- Relator(a)
- Ministro Felix Fischer
- Órgão julgador
- Quinta Turma
- Data do julgamento
- 23/09/2014
- Data de publicação
- 03/10/2014
STJ – Acórdão, Rel. Ministro Felix Fischer, Quinta Turma, j. 23/09/2014, p. 03/10/2014
EXECUÇÃO PENAL. HABEAS CORPUS PRISÃO DOMICILIAR. CONCESSÃO SEM A PRÉVIA MANIFESTAÇÃO DO MINISTÉRIO PÚBLICO. VIOLAÇÃO DOS ARTS. 67 E 112, § 1º, DA LEP. NULIDADE. DEFERIMENTO DE PROGRESSÃO AO REGIME ABERTO. RÉU MANTIDO EM ESTABELECIMENTO INCOMPATÍVEL. AUSÊNCIA DE VAGA EM ESTABELECIMENTO ADEQUADO. INADMISSIBILIDADE. TRANSFERÊNCIA DO APENADO A REGIME MAIS BENÉFICO. POSSIBILIDADE. I - A Lei nº 7.210/84 exige expressamente a participação do Parquet em todos os atos do processo de execução penal. Dessa forma, é de se reconhecer a existência de nulidade da decisão que concedeu a prisão domiciliar ao paciente - que já cumpria pena em regime aberto -, sem a prévia manifestação do Ministério Público. II - No entanto, a despeito de se reconhecer a referida nulidade, constitui constrangimento ilegal submeter o apenado a regime mais rigoroso do que aquele para o qual obteve a progressão. Vale dizer, é flagrante a ilegalidade se o condenado cumpre pena em condições mais rigorosas que aquelas estabelecidas no regime para o qual progrediu.
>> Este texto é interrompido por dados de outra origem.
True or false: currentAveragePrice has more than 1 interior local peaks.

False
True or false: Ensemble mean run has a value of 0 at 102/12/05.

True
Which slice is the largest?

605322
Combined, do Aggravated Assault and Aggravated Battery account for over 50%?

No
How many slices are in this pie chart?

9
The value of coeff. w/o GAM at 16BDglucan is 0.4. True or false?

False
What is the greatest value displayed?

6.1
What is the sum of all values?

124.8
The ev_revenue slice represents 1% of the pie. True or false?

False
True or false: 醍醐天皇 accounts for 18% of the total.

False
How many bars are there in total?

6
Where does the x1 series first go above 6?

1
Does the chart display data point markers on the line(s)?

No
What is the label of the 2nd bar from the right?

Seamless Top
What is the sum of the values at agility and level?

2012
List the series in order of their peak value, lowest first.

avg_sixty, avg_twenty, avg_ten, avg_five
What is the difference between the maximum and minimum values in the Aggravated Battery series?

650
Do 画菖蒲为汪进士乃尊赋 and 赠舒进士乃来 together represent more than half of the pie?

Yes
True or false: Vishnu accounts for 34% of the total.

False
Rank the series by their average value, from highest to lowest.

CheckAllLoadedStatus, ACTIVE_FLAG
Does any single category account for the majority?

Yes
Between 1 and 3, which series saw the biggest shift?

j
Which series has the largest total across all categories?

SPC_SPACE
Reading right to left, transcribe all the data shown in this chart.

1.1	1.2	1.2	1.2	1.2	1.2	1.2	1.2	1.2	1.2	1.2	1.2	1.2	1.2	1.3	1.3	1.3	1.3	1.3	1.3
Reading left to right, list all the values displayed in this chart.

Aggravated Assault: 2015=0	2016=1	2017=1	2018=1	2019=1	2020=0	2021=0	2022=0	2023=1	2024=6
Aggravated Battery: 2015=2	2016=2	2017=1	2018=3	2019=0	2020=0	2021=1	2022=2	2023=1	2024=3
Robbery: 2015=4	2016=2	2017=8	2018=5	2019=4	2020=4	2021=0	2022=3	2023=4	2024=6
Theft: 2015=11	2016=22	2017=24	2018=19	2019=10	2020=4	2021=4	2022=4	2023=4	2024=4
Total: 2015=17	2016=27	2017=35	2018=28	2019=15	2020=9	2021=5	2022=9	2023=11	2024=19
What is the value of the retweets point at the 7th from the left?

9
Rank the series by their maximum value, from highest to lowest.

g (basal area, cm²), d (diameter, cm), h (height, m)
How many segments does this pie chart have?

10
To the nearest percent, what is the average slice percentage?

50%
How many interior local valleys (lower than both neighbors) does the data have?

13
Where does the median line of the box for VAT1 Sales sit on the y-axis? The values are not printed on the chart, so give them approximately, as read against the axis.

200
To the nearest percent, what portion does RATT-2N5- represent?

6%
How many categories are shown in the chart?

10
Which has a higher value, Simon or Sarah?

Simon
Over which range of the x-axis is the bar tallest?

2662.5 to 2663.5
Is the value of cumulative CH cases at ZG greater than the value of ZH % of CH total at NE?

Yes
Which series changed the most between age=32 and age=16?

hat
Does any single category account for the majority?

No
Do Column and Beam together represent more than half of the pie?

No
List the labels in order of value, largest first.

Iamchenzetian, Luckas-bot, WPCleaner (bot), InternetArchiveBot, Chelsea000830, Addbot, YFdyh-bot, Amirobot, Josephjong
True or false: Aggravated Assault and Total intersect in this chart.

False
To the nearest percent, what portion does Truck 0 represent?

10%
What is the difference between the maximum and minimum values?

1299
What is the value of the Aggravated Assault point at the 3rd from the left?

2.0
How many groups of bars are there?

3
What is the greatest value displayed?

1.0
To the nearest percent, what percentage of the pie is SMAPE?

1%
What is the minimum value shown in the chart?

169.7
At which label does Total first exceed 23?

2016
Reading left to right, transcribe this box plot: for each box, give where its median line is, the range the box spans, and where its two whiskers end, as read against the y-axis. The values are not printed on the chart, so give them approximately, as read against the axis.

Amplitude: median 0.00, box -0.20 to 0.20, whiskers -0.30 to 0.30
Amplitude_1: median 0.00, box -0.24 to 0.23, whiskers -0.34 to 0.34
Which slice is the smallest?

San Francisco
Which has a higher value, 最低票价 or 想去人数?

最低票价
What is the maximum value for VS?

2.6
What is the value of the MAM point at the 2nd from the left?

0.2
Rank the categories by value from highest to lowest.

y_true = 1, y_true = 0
Se o caótico sistema prisional estatal não possui meios para manter os detentos em estabelecimento apropriado, é de se autorizar, excepcionalmente, que a pena seja cumprida em regime mais benéfico. O que é inadmissível é impor ao apenado, progredido ao regime aberto, o cumprimento da pena em regime semiaberto, por falta de vagas em estabelecimento adequado. (Precedentes). Ordem concedida. (HC n. 289.112/RS, relator Ministro Felix Fischer, Quinta Turma, julgado em 23/9/2014, DJe de 3/10/2014.)